** EXERCISE GOAL **
Take the line holding "right ear: (179, 156)" as the first line of the answer and the last line of the listing as its end; retype everything between exactly.

-- PROVIDED DATA follows --

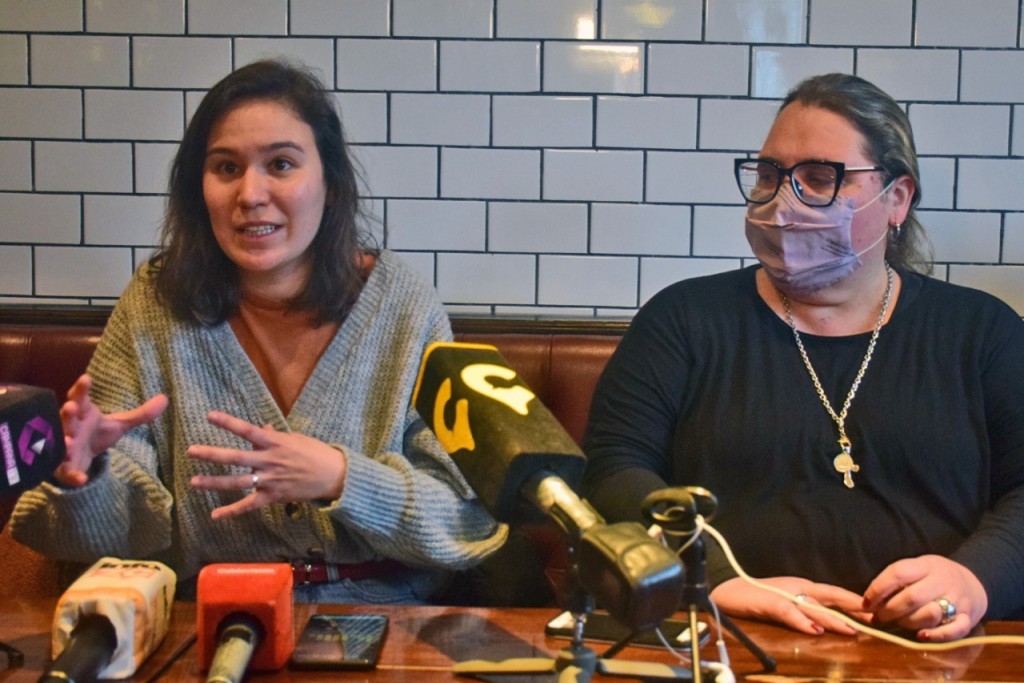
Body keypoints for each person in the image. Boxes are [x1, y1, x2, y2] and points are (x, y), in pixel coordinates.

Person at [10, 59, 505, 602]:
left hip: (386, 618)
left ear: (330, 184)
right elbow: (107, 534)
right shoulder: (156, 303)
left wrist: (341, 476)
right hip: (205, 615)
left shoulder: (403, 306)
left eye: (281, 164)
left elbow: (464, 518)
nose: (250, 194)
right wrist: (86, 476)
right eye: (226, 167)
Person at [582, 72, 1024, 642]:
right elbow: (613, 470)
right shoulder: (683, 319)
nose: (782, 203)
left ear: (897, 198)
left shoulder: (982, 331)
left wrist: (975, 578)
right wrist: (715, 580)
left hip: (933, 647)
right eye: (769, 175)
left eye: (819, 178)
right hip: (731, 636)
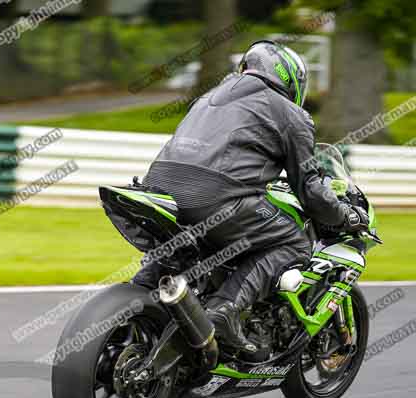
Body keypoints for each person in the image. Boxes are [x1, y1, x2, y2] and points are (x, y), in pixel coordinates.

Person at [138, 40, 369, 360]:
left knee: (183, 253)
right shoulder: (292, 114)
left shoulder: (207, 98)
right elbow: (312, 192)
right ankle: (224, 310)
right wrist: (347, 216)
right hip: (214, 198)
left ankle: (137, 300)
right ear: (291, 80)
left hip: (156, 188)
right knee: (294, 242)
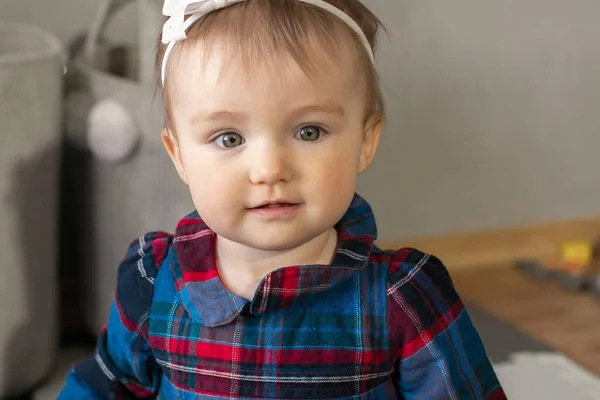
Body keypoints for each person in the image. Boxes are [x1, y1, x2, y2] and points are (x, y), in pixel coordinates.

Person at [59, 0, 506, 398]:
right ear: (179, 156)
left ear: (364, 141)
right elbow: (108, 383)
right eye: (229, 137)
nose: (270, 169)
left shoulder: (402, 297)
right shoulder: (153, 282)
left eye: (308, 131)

-- PROVIDED DATA concluded --

** YOUR RESPONSE **
right ear: (179, 156)
left ear: (364, 141)
right elbow: (108, 383)
right eye: (229, 137)
nose: (270, 169)
left shoulder: (402, 297)
right shoulder: (153, 282)
left eye: (308, 131)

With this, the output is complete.